Friday, March 30, 2001

Lt. Col. Mike Coss, top left, and Col. Rodney
Anderson walked past a target yesterday in
the trenches in Makua Valley.

Army weighs
community concerns
over use of Makua

An environmental assessment
examines strict limits on live-fire
training in the valley

By Gregg K. Kakesako

The Army estimates that it will be at least another six weeks before a decision is made whether to resume limited training in Makua Valley with fewer soldiers.

Brig. Gen. Karl Eikenberry, assistant 25th Infantry Division (Light) commander, said the Army is working to address 14 concerns raised by Leeward Oahu residents over a supplemental environmental assessment released in December.

That is part of the process the Army agreed to abide by in 1999 following an out-of-court settlement with Earthjustice Legal Defense Fund representing Malama Makua, Eikenberry said.

Back then the Army decided to develop an environmental assessment as required under the National Environmental Policy Act Standard.

Alvin Char, the Army's chief environmental
engineer, pointed toward the proposed smaller
training area on the south side of Makua Valley.

"Right now, we're following the law and doing what is required," said Eikenberry during a one-hour news briefing.

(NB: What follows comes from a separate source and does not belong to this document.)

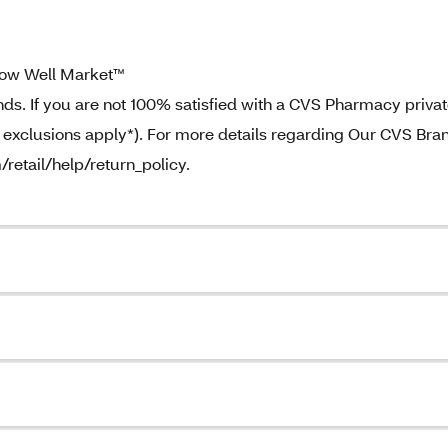
ow Well Market™
. If you are not 100% satisfied with a CVS Pharmacy priva
e exclusions apply*). For more details regarding Our CVS Bra
/retail/help/return_policy.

It will be up to Maj. Gen. James Dubik, 25th Division commander, to determine whether the supplemental environmental assessment is adequate or whether a more detailed and expensive environmental impact statement needs to be pursued. Eikenberry said the decision to do an EIS can only be made by the secretary of the Army.

So far, the Army has spent $250,000 in drafting the supplemental environmental assessment.

Eikenberry said an EIS could take up to three years and cost as much as $3 million.

Eikenberry reiterated that the U.S. Fish and Wildlife Service has already said the limited training regimen proposed under the supplemental assessment would not jeopardize endangered species in the valley.

Above, an aerial view of Makua Valley, looking down
from the top or eastern end of the valley.

Also, both the state Historic Preservation Office and the Advisory Council of Historic Preservation said the Army's modified training program will have "no adverse effect" on the cultural and historic sites in Makua.

Eikenberry said the Army is willing to conduct an EIS, but only if the data warrant it.

The general said the Army proposes to use only one-tenth of the 4,190 acres that make up the valley.

Under its modified training plan, the number of soldiers has been reduced to 150 from 600, and ammunition most likely to cause fires will not be used. This means the elimination of tracer bullets, illumination rounds, helicopter-fired rockets and missiles.

Lt. Col. Mike Coss looks yesterday at a map
showing the proposed smaller area for
combined-arms live-fire training in the valley.

Eikenberry said the modified training program is "a considerable reduction of what the Army has been doing there in the past."

The Army says the other areas where soldiers can shoot and train together -- Schofield Barracks and the Big island's Pohakuloa Training Area -- are too small.

Eikenberry estimated that it would cost more than $76 million and four years to build a duplicate of the Makua facility elsewhere on Oahu.

Still pending is another lawsuit by Earthjustice that wants the court to order an EIS.